L’idée d’Europe est née dans la Grèce antique ; la même Grèce – avec son Parthénon aujourd’hui empli d’étendards de la contestation sur fond des premiers morts d’une revendication économique, sociale et existentielle – qui demande aujourd’hui à l’Europe de se reposer une question fondamentale, celle du système sur lequel elle est bâtie. Moment idéal pour lire “La République crépusculaire” de Jean-Marc Ferry et la possibilité ou non d’un vrai cosmopolitisme européen – manière de répondre politiquement aux injonctions du Prix Nobel Stiglitz ; manière aussi de relire “l’histoire de l’Europe” d’Emmanuel Berl ou “l’assomption de l’Europe” de Raymond Abellio – moment idoine pour rappeler que les économistes – toutes tendances confondues – ne croient pas que le plan mis en place va réussir ; pour les raisons suivantes : il est impossible de réduire de 11 points de PIB son déficit en trois ans ; la déflation programmée détériorera les finances publiques du pays donc sa solvabilité sans parler du boom de l’économie souterraine (déjà un bon tiers du PIB) ; parce que la Grèce c’est aussi l’indiscipline économique, l’incivisme fiscal et l’indifférence à la productivité ; c’est aussi l’impossibilité de faire accepter une baisse du niveau de vie dans l’un des plus pauvres pays de l’Union Européenne. Certains observateurs (notamment Pierre-Antoine Delhommais) – vont jusqu’à affirmer que «si l’euro est à l’agonie, ce qui est en revanche déjà mort, c’est le principe même qui avait prévalu à sa conception : l’idée – l’illusion – selon laquelle le fait pour des pays de posséder la même monnaie les ferait converger économiquement…» Sans signe de constitution rapide d’États-Unis d’Europe – idée de Victor Hugo et de Jean-Jacques Servan-Schreiber – hurlent aujourd’hui les marchés, mais aussi Stiglitz, l’euro ne survivra pas. «Nous n’en prenons pas le chemin : il semble plutôt qu’il y ait réinvestissement du pouvoir étatico-national, montée de l’euroscepticisme et des nationalismes, irruption des populismes et de l’extrême droite, haine des multinationales et des marchés financiers, rejet en bloc de la classe politique.»
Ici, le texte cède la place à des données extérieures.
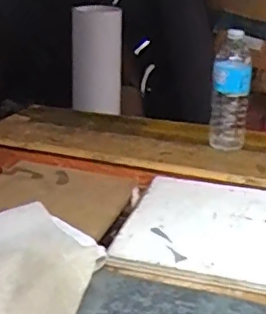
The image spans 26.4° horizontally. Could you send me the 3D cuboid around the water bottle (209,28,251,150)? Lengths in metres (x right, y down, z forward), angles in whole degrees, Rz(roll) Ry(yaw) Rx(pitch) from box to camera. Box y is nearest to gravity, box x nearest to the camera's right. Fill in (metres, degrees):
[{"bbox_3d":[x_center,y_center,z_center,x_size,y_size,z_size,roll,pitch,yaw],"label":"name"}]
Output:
[{"bbox_3d":[0.209,-0.135,1.222,0.080,0.251,0.060,4,23,7],"label":"water bottle"}]

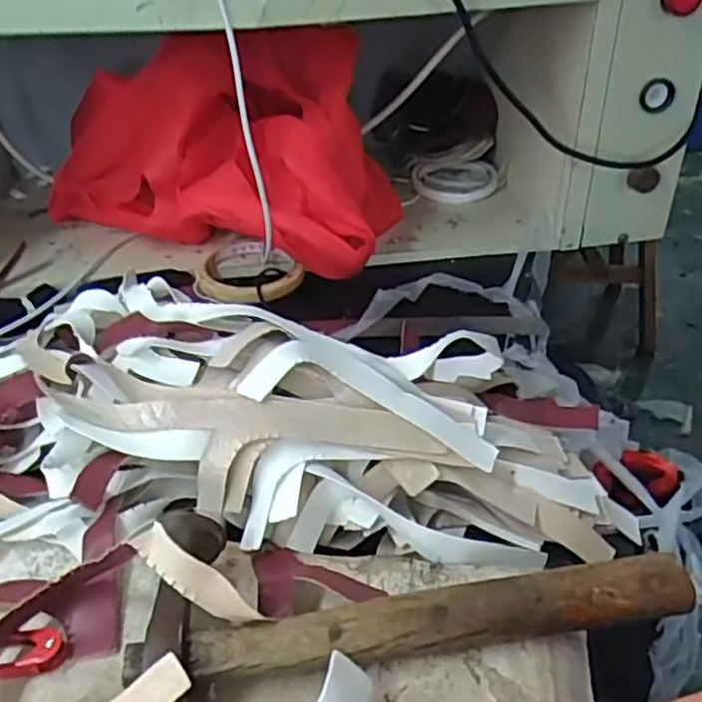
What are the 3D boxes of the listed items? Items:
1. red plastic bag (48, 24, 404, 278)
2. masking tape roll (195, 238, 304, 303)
[{"bbox_3d":[-0.120,-0.181,0.652,0.327,0.168,0.169,11,36,17],"label":"red plastic bag"},{"bbox_3d":[-0.087,-0.074,0.625,0.088,0.015,0.103,-1,34,0],"label":"masking tape roll"}]

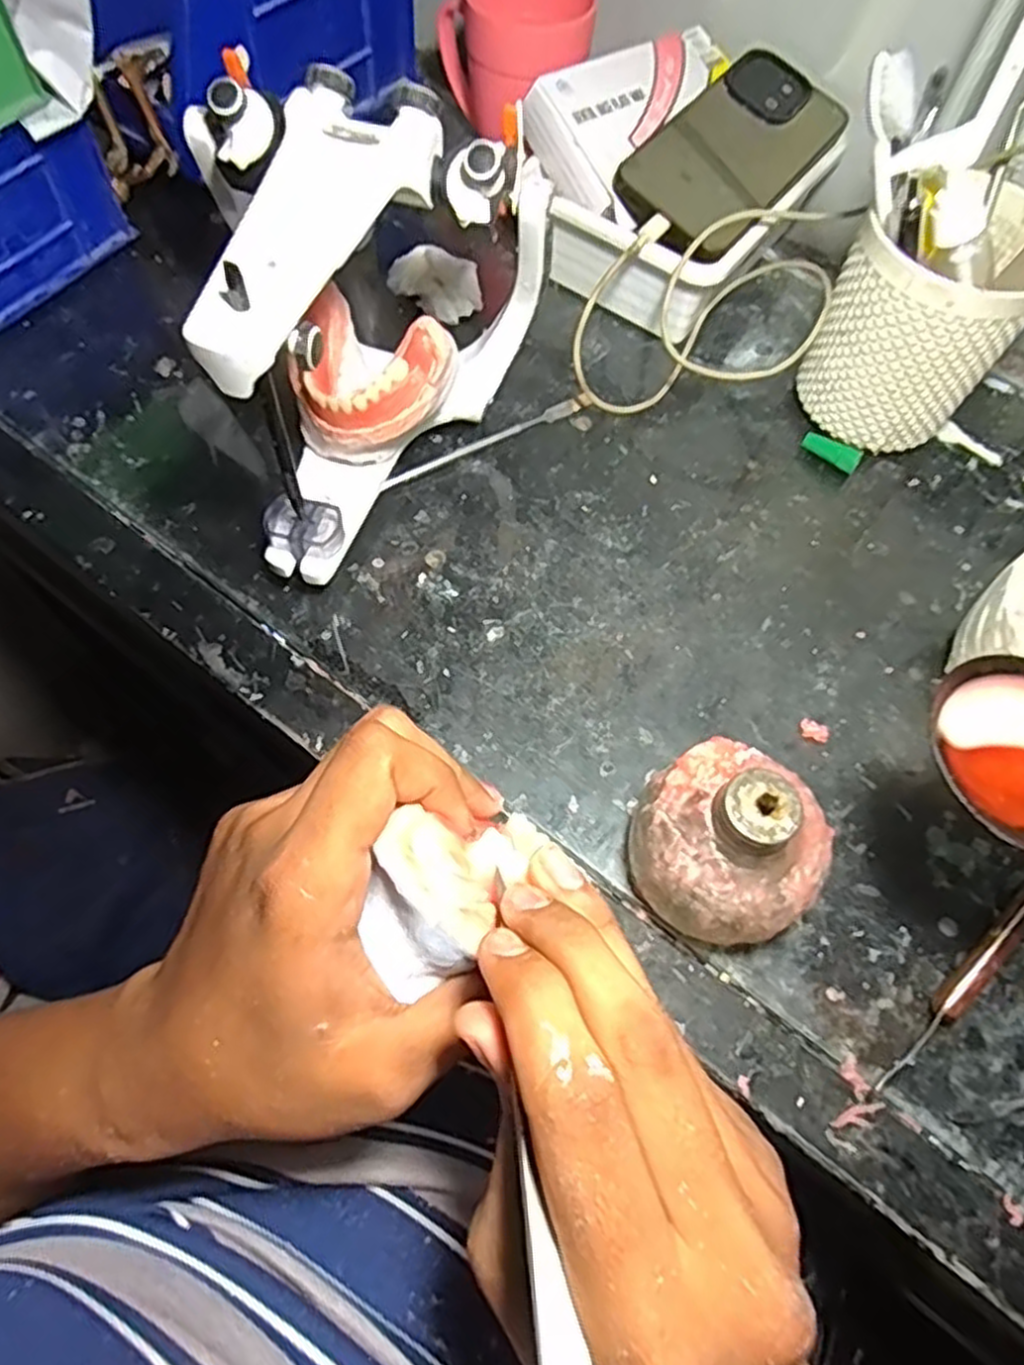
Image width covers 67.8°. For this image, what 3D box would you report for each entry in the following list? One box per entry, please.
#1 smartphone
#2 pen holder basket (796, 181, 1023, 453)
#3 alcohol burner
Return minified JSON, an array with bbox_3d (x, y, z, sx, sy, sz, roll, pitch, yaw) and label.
[{"bbox_3d":[0.132,-0.316,0.454,0.078,0.010,0.176,41,71,-1],"label":"smartphone"},{"bbox_3d":[0.224,-0.195,0.419,0.088,0.111,0.095,38,68,14],"label":"pen holder basket"},{"bbox_3d":[0.084,0.065,0.302,0.069,0.072,0.070,1,64,-3],"label":"alcohol burner"}]

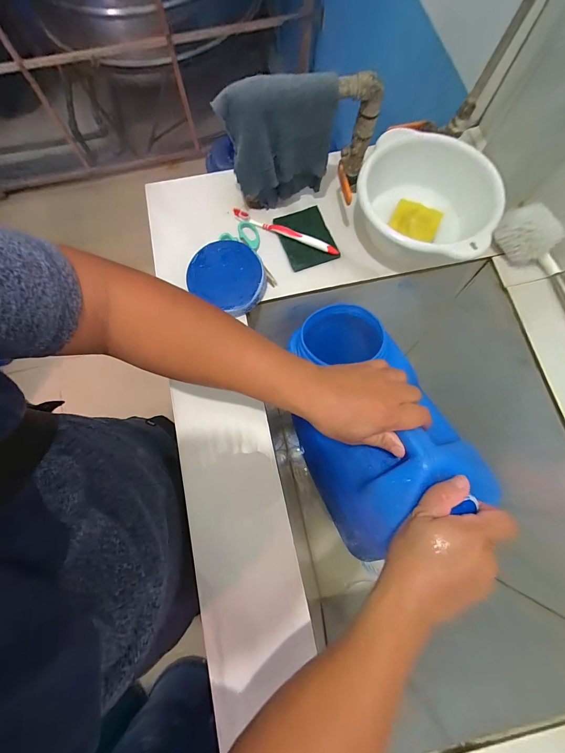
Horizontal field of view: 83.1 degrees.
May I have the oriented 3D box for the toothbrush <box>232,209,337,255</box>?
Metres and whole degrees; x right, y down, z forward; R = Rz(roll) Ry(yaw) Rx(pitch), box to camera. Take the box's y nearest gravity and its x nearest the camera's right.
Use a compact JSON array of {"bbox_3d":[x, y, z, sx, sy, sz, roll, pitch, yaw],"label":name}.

La contagion et la déstabilisation menacent Zapatero comme Socrates (au Portugal), le Royaume-Uni sauf alliance entre Cameron et Clegg, les Pays-Bas sous la pression du populiste anti-Islam Geert Wilders, la Belgique sans gouvernement, l’absence de socle solide pour Angela Merkel, Silvio Berlusconi soumis aux revendications de ses alliés de la Ligue du Nord et aux critiques de Gianfranco Fini, enfin le Président Sarkozy sévèrement contesté à l’occasion de son troisième anniversaire de mandat et qui doit s’interroger sur la fameuse et dernière phrase de Lampedusa : «Il faut que tout change pour que rien ne change.»